Derivative financial instruments
 
 
The Company enters into forward foreign exchange contracts to reduce its exposure to foreign exchange currency rate fluctuations related to forecasted Canadian dollar and Mexican Peso denominated payroll, rent and utility cash flows for the three remaining months of fiscal 2015 and first nine months of fiscal 2016. These contracts are effective economic hedges but do not qualify for hedge accounting under ASC 815 “Derivatives and Hedging”. Accordingly, changes in the fair value of these derivative contracts are recognized into net earnings in the consolidated statement of operations and comprehensive loss. The Company does not enter into forward foreign exchange contracts for trading or speculative purposes.
 
The following table presents a summary of the outstanding foreign currency forward contracts as at September 27, 2015:  
 
Currency
Buy/Sell
Foreign Currency Amount
 
Notional Contract
Value in USD
 
Canadian Dollar
Buy
CAD 6,800
  $ 5,566  
Mexican Peso
Buy
MXN 289,525
  $ 19,392  
 
The unrealized loss recognized in earnings for the three month period as a result of revaluing the outstanding instruments to fair value on September 27, 2015 was $805 (September 28, 2014 – unrealized loss $923), and the unrealized loss for the nine month period ended September 27, 2015 was $334 (September 28, 2014 – unrealized gain $171), which was included in cost of sales in the consolidated statement of operations and comprehensive income (loss).

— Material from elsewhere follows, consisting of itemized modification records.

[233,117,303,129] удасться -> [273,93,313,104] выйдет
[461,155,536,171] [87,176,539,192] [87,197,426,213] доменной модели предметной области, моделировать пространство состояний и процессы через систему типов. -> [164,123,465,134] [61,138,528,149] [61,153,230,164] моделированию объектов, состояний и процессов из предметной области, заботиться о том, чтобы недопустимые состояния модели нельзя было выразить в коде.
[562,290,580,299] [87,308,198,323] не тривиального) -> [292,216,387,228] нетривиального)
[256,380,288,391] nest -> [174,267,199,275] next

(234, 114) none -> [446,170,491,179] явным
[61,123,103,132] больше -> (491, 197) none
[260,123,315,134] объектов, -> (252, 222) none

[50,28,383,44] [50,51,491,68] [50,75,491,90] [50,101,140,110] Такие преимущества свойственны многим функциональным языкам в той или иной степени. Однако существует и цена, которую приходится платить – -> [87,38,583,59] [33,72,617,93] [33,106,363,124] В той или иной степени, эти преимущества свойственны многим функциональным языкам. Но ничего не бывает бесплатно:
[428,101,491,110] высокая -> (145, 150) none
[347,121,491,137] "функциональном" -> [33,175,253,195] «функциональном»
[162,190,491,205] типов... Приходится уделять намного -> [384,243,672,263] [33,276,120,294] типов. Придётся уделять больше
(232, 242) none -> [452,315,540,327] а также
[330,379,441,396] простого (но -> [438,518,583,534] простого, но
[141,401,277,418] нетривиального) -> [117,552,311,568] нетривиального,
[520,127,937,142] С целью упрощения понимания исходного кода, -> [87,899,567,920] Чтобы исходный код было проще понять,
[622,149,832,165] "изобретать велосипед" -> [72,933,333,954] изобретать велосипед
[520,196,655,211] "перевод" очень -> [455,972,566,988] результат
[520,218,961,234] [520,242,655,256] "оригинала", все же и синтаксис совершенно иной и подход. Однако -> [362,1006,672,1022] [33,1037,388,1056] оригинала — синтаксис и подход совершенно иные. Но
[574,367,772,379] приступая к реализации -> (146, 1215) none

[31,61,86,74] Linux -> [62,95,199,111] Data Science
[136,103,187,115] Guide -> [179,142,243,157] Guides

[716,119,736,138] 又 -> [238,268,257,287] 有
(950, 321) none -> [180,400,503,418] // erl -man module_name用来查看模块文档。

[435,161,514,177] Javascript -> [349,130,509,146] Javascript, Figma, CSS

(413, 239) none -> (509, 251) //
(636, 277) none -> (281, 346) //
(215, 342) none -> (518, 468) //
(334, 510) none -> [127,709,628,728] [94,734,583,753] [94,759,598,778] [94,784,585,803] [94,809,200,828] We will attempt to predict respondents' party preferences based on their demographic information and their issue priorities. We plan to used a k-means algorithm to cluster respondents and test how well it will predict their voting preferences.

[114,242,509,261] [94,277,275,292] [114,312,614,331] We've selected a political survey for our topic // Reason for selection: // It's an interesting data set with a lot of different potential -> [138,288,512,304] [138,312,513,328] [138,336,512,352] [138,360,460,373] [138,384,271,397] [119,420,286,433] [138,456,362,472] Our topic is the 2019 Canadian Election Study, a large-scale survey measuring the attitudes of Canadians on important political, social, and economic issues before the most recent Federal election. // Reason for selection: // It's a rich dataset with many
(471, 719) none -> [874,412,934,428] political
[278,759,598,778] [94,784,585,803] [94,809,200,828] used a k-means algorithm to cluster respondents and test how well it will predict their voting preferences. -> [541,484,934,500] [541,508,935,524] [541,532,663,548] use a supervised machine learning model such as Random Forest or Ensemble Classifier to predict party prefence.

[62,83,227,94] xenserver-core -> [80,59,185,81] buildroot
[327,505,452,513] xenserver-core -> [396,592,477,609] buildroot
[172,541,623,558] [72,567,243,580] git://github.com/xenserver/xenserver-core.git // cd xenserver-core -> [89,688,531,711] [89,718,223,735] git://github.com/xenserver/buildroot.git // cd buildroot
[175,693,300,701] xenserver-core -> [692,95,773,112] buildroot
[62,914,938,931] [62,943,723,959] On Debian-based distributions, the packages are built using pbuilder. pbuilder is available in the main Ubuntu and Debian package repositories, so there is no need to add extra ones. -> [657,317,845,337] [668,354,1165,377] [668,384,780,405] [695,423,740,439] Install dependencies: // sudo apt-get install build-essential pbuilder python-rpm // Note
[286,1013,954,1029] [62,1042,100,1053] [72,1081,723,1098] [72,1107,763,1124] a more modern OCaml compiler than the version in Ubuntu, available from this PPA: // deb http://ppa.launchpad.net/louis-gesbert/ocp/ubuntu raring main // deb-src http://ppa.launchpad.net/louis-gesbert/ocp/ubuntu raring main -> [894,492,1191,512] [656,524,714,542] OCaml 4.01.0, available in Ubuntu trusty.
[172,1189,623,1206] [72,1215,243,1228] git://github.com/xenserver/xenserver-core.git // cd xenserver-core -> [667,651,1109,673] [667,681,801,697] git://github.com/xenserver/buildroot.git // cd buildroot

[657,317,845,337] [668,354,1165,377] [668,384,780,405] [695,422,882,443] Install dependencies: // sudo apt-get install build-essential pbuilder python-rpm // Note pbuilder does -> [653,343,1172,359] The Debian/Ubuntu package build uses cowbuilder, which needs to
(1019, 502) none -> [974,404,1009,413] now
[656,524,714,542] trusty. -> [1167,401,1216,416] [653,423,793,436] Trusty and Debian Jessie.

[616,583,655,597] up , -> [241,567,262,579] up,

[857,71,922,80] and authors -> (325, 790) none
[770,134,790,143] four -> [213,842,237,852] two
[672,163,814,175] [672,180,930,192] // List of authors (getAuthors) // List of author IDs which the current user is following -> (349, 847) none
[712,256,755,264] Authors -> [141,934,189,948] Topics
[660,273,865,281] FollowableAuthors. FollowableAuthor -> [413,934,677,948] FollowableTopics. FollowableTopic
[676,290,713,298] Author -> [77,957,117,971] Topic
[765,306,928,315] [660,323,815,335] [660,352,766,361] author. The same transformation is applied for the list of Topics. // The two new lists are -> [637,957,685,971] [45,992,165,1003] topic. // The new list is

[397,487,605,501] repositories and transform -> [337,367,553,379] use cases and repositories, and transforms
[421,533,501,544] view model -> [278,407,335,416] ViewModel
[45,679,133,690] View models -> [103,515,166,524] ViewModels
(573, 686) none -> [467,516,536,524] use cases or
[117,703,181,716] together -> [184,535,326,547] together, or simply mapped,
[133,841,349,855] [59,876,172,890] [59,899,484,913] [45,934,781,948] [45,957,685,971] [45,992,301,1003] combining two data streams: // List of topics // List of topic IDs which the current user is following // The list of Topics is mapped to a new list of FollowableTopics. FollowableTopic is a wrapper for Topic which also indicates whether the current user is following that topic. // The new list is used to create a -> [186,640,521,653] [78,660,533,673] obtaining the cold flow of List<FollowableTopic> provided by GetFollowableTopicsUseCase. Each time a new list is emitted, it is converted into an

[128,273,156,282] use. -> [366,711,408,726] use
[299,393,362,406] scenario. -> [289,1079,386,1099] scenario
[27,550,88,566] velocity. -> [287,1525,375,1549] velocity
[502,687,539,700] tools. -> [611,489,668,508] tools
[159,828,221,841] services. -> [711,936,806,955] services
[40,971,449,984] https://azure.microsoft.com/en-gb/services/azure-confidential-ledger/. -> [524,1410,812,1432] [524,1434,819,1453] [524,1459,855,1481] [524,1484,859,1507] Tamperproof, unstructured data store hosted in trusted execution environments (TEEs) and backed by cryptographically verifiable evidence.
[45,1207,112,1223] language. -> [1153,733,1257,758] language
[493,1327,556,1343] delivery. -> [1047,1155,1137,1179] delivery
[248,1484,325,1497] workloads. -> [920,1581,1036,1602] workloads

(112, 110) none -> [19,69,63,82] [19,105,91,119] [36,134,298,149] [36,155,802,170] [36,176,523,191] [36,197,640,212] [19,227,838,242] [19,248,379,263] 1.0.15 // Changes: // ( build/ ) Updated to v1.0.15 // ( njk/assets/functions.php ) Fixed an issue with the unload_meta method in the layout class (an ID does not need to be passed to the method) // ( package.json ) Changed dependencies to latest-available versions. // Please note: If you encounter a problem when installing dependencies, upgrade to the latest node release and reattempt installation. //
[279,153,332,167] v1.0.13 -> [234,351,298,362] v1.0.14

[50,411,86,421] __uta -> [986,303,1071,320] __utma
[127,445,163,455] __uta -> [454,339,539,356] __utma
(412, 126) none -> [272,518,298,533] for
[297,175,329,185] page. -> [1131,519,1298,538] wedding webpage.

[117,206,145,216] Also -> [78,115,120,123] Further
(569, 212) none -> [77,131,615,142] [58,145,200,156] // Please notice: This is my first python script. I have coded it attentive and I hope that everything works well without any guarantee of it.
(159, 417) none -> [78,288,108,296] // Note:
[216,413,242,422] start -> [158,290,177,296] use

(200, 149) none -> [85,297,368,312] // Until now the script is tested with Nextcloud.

The realized loss on the settled contracts for the three months period ended September 27, 2015 was $1,237 (September 28, 2014 – realized loss $90), and the realized loss for the nine month period ended September 27, 2015 was $3,119 (September 28, 2014 – realized loss $863), and is also included in cost of sales, in the consolidated statement of operations and comprehensive income (loss). Fair value was determined using the market approach with valuation based on market observables (Level 2 quantitative inputs in the hierarchy set forth under ASC 820 “Fair Value Measurements”).
 
The derivative liability as at September 27, 2015 was $3,037 (December 28, 2014 - $2,703) which reflected the fair market value of the unsettled forward foreign exchange contracts.